This is eval-driven development applied to tool calling. Measure. Find patterns. Improve systematically. Close the loop.
| Verdict | Meaning |
|---|---|
| VERIFIED | Claim matches a receipt |
| UNVERIFIED | No matching receipt (possible hallucination) |
| TAMPERED | Receipt exists but claim doesn't match (definite hallucination) |
trust_score = verified / (verified + unverified + tampered)
| Grade | Score | Risk |
|---|---|---|
| A | 95%+ | LOW |
| B | 85-94% | LOW |
| C | 70-84% | MEDIUM |
| D | 50-69% | MEDIUM |
| F | <50% | HIGH |
Every receipt records execution duration.

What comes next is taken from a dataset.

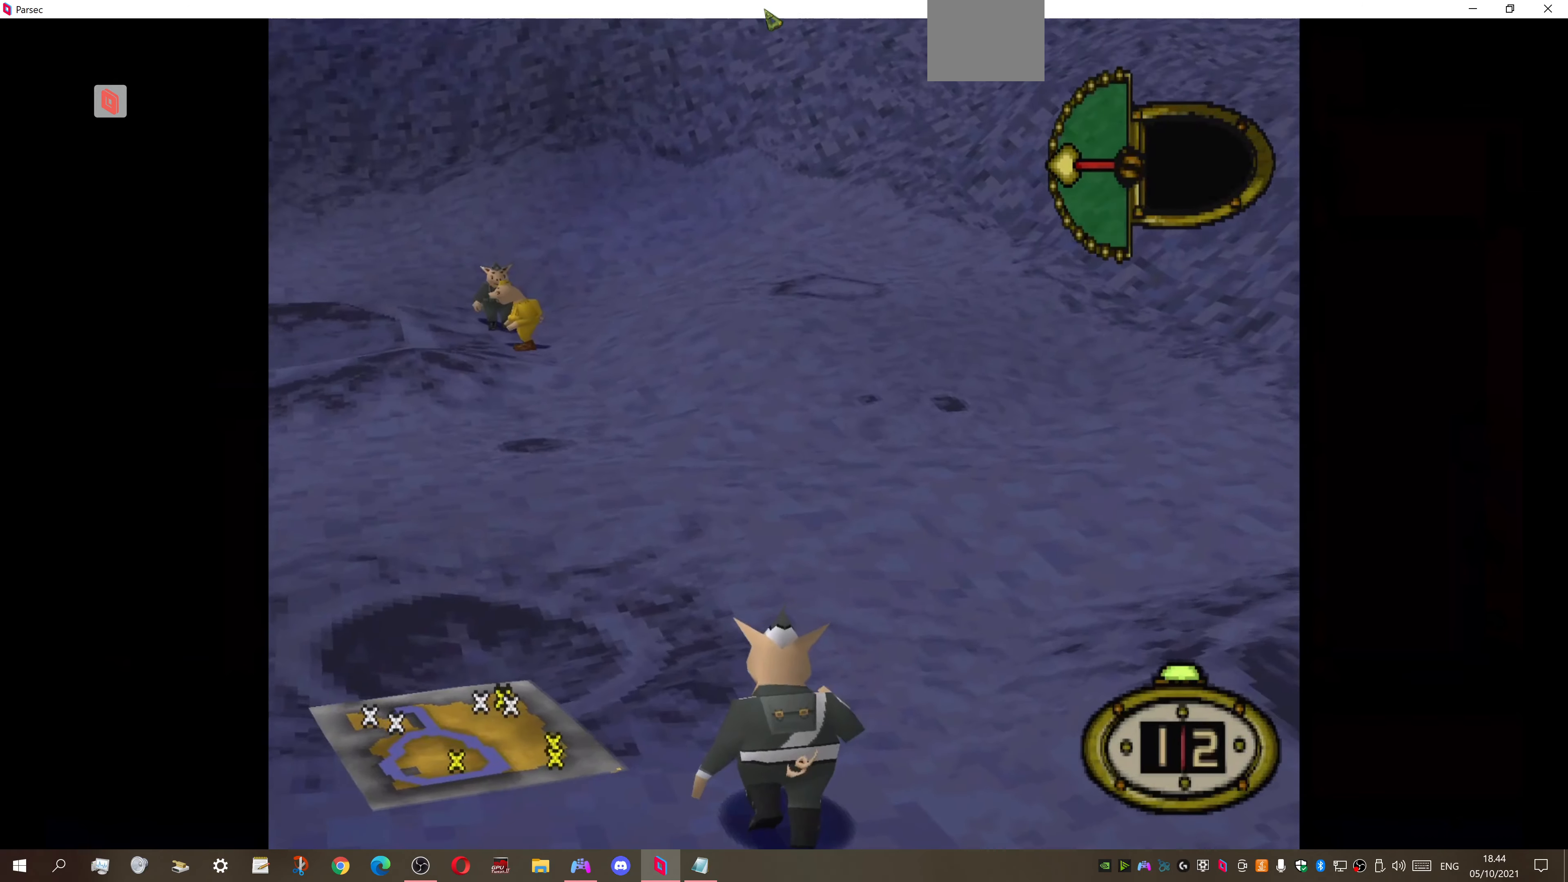
{"buttons": [], "right_stick": "center", "events": []}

Analytics aggregates cost by tool, model, session, and time window. Find expensive calls. Find broken caching. Find the 20% of tool calls eating 80% of your budget.
The proxy sits between your agent and its tools. It forwards every request, records a signed receipt, and the agent never knows it is being watched.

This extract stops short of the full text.